Botswana’s former Minister of Health, Professor Sheila Tlou who is currently the Co-Chair, Global HIV Prevention Coalition & Nursing Now and an HIV, Gender & Human Rights Activist is not amused by the status quo. Tlou attributes this dilemma facing women to a number of factors, which she is convinced influence the voting patterns of Batswana when it comes to women politicians.
Professor Tlou plugs the party level voting systems as the first hindrance that blocks women from ascending to power. According to the former Minister of Health, there is inadequate amount of professionalism due to corrupt internal party structures affecting the voters roll and ultimately leading to voter apathy for those who end up struck off the voters rolls under dubious circumstances.

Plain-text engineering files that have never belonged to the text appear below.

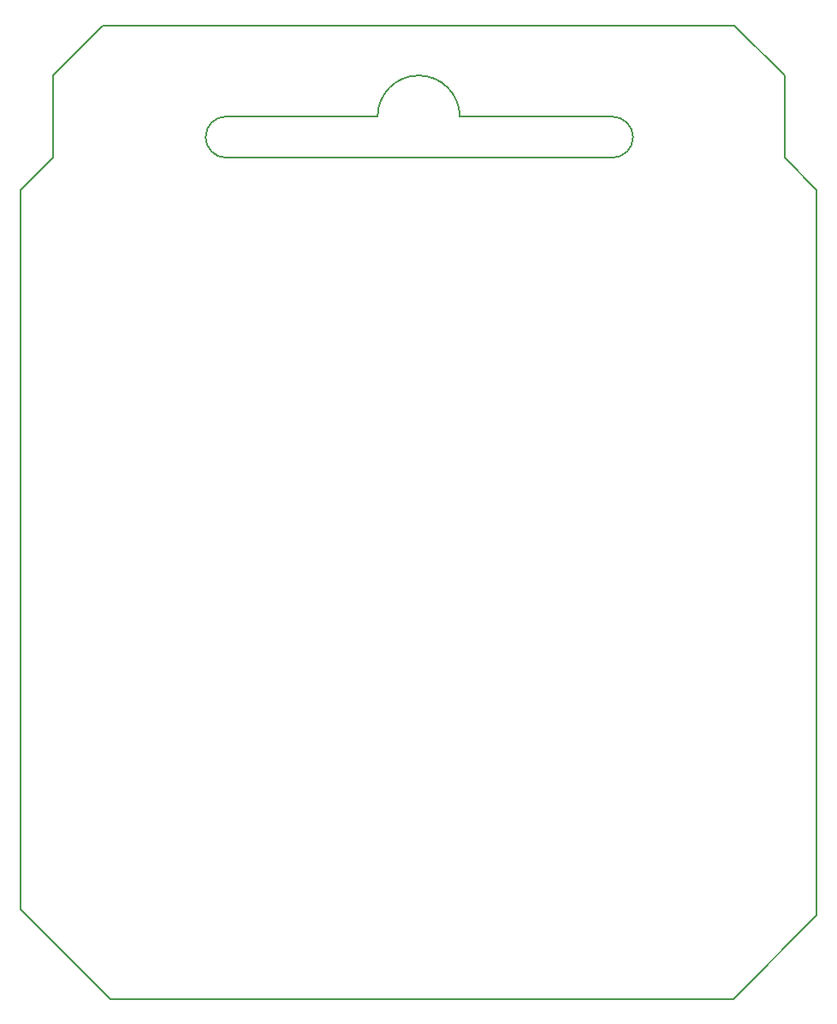
<source format=gbr>
G04 #@! TF.FileFunction,Profile,NP*
%FSLAX46Y46*%
G04 Gerber Fmt 4.6, Leading zero omitted, Abs format (unit mm)*
G04 Created by KiCad (PCBNEW 4.0.7-e0-6372~58~ubuntu16.10.1) date Wed Dec 20 17:09:54 2017*
%MOMM*%
%LPD*%
G01*
G04 APERTURE LIST*
%ADD10C,0.100000*%
%ADD11C,0.150000*%
G04 APERTURE END LIST*
D10*
D11*
X152781000Y-30861000D02*
X152654000Y-30861000D01*
X127508000Y-32893000D02*
G75*
G03X129540000Y-34925000I2032000J0D01*
G01*
X129540000Y-30861000D02*
G75*
G03X127508000Y-32893000I0J-2032000D01*
G01*
X167767000Y-34925000D02*
X129540000Y-34925000D01*
X167767000Y-34925000D02*
G75*
G03X169799000Y-32893000I0J2032000D01*
G01*
X169799000Y-32893000D02*
G75*
G03X167767000Y-30861000I-2032000J0D01*
G01*
X152767000Y-30861000D02*
X167767000Y-30861000D01*
X129526000Y-30861000D02*
X144526000Y-30861000D01*
X117348000Y-21844000D02*
X148590000Y-21844000D01*
X112395000Y-26797000D02*
X117348000Y-21844000D01*
X112395000Y-34925000D02*
X112395000Y-26797000D01*
X179832000Y-21844000D02*
X148590000Y-21844000D01*
X184785000Y-26797000D02*
X179832000Y-21844000D01*
X184785000Y-34925000D02*
X184785000Y-26797000D01*
X148590000Y-26797000D02*
G75*
G03X144526000Y-30861000I0J-4064000D01*
G01*
X152654000Y-30861000D02*
G75*
G03X148590000Y-26797000I-4064000J0D01*
G01*
X109220000Y-38100000D02*
X112395000Y-34925000D01*
X109220000Y-109220000D02*
X109220000Y-38100000D01*
X187960000Y-38100000D02*
X184785000Y-34925000D01*
X187960000Y-109855000D02*
X187960000Y-38100000D01*
X179705000Y-118110000D02*
X187960000Y-109855000D01*
X118110000Y-118110000D02*
X179705000Y-118110000D01*
X109220000Y-109220000D02*
X118110000Y-118110000D01*
M02*

</source>
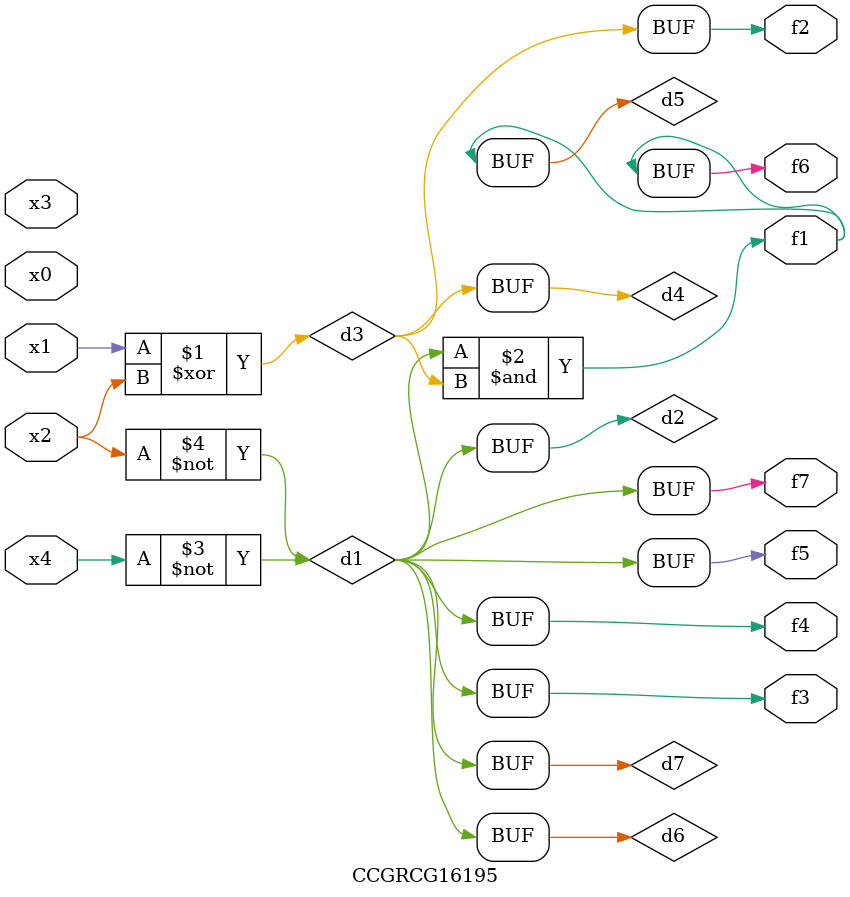
<source format=v>
module CCGRCG16195(
	input x0, x1, x2, x3, x4,
	output f1, f2, f3, f4, f5, f6, f7
);

	wire d1, d2, d3, d4, d5, d6, d7;

	not (d1, x4);
	not (d2, x2);
	xor (d3, x1, x2);
	buf (d4, d3);
	and (d5, d1, d3);
	buf (d6, d1, d2);
	buf (d7, d2);
	assign f1 = d5;
	assign f2 = d4;
	assign f3 = d7;
	assign f4 = d7;
	assign f5 = d7;
	assign f6 = d5;
	assign f7 = d7;
endmodule

</source>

Tlou also stated that women’s campaigns are often clean; whilst men put to play the ‘politics is dirty metaphor using financial muscle to buy voters into voting for them without taking into consideration their abilities and credibility. The biggest hurdle according to Tlou is the fallacy that ‘Women cannot lead’, which is also perpetuated by other women who discourage people from voting for women.
There are numerous factors put on the table when scrutinizing a woman, she can be either too old, or too young, or her marital status can be used against her. An unmarried woman is labelled as a failure and questioned on how she intends on being a leader when she failed to have a home. The list is endless including slut shaming women who have either been through a divorce or on to their second marriages, Tlou observed.

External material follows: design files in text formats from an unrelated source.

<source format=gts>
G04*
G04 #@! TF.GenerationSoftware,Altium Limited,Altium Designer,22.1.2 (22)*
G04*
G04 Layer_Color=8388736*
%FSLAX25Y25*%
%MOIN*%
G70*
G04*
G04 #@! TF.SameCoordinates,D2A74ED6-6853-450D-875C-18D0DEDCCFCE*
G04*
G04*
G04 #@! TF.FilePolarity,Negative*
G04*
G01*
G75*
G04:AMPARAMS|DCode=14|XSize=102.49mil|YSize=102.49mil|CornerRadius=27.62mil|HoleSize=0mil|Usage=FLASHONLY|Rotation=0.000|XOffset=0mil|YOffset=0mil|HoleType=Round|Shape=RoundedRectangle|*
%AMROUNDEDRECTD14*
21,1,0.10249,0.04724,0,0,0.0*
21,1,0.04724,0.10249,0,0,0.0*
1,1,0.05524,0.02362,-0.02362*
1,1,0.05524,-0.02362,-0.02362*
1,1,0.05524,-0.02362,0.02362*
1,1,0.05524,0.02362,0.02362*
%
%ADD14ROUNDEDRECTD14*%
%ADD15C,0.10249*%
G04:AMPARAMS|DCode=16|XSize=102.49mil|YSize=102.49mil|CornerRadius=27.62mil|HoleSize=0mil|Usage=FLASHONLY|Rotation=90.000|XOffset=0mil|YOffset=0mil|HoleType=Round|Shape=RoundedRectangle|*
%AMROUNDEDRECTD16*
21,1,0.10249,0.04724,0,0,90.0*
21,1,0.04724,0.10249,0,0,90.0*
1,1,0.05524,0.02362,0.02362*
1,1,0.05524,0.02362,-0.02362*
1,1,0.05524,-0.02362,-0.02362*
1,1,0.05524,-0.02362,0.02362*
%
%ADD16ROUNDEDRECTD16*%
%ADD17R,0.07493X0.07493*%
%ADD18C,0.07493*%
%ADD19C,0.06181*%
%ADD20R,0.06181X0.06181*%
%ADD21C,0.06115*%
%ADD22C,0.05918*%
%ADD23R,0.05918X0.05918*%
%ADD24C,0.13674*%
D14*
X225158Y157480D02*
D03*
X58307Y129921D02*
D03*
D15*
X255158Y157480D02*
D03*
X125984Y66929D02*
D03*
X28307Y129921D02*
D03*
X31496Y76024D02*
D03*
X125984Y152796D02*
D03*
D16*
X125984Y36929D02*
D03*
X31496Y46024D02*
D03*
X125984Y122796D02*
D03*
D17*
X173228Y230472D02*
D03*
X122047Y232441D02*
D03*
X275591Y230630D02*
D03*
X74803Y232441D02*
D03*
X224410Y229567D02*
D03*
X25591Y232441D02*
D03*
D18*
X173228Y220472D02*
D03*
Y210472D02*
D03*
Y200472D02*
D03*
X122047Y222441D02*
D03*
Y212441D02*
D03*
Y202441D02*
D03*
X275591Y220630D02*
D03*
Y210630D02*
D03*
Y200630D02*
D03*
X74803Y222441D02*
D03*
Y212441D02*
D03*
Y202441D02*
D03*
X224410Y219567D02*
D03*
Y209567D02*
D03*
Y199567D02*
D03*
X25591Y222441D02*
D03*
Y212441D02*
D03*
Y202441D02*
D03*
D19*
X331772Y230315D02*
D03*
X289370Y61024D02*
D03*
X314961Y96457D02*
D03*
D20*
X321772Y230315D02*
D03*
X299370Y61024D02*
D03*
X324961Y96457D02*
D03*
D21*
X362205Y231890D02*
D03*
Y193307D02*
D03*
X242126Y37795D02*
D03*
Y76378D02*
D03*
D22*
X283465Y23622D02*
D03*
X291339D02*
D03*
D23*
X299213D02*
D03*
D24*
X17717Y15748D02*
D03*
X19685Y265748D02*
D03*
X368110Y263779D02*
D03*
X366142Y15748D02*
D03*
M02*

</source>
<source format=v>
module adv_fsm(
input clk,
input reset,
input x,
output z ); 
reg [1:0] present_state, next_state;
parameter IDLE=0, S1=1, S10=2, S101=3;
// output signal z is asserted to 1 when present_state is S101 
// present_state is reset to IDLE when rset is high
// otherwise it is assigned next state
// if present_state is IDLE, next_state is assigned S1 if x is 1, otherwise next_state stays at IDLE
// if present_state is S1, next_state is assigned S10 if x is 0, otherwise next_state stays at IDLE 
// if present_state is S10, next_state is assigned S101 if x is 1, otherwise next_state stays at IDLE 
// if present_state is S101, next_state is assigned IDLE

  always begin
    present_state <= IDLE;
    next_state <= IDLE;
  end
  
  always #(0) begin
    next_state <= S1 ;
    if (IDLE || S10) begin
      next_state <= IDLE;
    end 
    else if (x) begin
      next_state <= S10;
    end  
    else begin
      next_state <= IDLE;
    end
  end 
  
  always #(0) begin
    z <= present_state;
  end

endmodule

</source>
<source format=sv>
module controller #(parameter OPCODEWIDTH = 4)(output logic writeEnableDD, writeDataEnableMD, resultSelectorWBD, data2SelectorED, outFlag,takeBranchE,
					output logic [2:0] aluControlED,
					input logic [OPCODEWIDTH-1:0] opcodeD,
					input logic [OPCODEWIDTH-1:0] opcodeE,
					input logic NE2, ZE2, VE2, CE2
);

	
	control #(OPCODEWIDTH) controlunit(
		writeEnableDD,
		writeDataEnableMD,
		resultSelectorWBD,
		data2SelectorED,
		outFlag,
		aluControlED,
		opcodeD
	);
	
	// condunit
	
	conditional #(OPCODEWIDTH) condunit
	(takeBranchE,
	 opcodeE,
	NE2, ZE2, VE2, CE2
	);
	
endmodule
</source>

The only way that voters can be emancipated from this mentality according to Tlou is through a robust voter education campaign tailor made to run continuously and not be left to the eve of elections as it is usually done. She further stated that the current crop of women in parliament must show case their abilities and magnify them – this will help make it clear that they too are worthy of votes.
And to women intending to run for office, Tlou encouraged them not to wait for the eleventh hour to show their interest and rather start in community mobilisation projects as early as possible so that the constituents can get to know them and their abilities prior to the election date.

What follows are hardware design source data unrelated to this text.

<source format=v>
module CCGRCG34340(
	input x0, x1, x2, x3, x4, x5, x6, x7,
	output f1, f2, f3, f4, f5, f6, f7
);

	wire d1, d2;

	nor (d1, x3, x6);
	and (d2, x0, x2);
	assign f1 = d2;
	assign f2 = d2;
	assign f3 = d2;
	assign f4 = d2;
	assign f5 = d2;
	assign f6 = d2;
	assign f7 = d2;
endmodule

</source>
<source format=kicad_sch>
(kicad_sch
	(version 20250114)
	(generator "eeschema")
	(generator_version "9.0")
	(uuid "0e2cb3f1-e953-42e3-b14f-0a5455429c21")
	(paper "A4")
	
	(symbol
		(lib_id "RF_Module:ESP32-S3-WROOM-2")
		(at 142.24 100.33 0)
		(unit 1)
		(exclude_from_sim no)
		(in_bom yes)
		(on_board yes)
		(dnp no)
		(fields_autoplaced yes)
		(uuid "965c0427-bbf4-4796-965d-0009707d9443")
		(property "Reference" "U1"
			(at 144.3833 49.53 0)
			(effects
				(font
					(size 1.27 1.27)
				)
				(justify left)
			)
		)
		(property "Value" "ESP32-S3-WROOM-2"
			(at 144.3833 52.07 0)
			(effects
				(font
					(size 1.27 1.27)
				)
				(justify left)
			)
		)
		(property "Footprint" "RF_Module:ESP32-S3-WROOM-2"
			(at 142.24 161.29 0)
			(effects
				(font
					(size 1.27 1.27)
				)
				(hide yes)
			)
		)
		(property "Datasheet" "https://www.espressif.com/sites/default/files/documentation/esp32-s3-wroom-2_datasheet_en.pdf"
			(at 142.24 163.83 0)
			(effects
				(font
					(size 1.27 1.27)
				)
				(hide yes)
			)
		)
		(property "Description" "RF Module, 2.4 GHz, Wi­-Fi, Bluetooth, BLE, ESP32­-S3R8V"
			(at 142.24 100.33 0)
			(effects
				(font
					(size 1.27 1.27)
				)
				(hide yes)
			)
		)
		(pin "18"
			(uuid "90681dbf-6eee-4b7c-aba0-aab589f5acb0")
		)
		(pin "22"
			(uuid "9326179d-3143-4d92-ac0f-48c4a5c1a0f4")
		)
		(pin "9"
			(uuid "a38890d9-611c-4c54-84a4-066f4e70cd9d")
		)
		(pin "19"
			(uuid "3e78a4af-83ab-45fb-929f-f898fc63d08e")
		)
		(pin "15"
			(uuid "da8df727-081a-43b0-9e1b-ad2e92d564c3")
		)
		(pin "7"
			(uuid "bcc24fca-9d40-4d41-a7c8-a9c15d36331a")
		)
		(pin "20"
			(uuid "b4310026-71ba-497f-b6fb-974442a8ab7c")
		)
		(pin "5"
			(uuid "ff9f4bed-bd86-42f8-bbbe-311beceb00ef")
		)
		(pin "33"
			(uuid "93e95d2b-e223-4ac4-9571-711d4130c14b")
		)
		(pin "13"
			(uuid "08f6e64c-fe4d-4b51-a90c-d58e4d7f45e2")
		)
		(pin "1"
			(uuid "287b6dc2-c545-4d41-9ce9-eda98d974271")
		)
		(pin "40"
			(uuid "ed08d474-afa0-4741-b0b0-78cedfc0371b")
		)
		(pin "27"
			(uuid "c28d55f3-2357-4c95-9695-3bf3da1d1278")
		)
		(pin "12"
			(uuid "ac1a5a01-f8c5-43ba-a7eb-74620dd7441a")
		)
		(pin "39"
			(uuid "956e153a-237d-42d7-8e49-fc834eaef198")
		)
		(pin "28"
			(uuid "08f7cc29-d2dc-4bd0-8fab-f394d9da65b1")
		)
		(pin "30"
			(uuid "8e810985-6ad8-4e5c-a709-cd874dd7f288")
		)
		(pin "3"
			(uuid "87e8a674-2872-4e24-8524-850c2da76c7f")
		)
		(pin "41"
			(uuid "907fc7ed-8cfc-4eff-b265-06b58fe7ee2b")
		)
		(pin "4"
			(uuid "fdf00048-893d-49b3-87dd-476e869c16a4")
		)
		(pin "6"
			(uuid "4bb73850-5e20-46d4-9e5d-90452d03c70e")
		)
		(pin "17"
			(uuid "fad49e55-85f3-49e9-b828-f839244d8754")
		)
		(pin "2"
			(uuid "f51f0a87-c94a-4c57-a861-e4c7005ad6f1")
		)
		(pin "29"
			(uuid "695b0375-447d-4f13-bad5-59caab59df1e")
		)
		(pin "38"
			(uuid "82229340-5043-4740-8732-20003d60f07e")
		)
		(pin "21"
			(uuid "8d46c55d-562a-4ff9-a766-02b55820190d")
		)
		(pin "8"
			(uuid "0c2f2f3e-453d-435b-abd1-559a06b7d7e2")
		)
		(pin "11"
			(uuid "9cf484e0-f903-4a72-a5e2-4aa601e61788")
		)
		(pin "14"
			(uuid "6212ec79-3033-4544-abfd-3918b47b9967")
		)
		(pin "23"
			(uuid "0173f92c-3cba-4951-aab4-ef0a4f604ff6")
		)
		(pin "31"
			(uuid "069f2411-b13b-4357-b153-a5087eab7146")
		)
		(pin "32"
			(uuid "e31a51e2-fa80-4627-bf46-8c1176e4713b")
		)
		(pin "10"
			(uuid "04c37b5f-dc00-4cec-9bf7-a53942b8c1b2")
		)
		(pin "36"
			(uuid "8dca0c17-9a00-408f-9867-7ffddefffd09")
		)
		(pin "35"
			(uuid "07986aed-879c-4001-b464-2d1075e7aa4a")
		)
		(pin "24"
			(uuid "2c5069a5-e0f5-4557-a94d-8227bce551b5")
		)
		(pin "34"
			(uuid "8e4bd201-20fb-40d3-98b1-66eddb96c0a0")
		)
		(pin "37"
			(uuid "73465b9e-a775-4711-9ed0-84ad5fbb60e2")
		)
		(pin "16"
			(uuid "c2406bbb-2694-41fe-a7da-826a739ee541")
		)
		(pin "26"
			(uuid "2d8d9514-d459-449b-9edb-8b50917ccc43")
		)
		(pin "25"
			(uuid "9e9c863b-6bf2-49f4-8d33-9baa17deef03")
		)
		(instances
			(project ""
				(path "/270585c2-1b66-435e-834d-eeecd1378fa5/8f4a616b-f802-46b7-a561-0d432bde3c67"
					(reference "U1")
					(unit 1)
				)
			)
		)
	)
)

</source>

Youthful Botswana National Front (BNF) leader and feminist, Resego Kgosidintsi blames women’s mentality towards one another which emanates from the fact that women have been socialised from a tender age that they cannot be leaders hence they find it difficult to vote for each other.
Kgosidintsi further states that, “Women do not have enough economic resources to stage effective campaigns. They are deemed as the natural care givers and would rather divert their funds towards raising children and building homes over buying campaign materials.”
Meanwhile, Vice President of the Alliance for Progressives (AP), Wynter Mmolotsi agrees that women’s participation in politics in Botswana remains a challenge. To address this Mmolotsi suggested that there should be constituencies reserved for women candidates only so that the outcome regardless of the party should deliver a woman Member of Parliament.
Mmolotsi further suggested that Botswana should ditch the First Past the Post system of election and opt for the proportional representation where contesting parties will dutifully list able women as their representatives in parliament.
On why women do not get elected, Mmolotsi explained that he had heard first hand from voters that they are reluctant to vote for women since they have limited access to them once they have won; unlike their male counterparts who have proven to be available night or day.
The pre-historic awarding of gender roles relegating women to be pregnant and barefoot at home and the man to be out there fending for the family has disadvantaged women in political and other professional careers.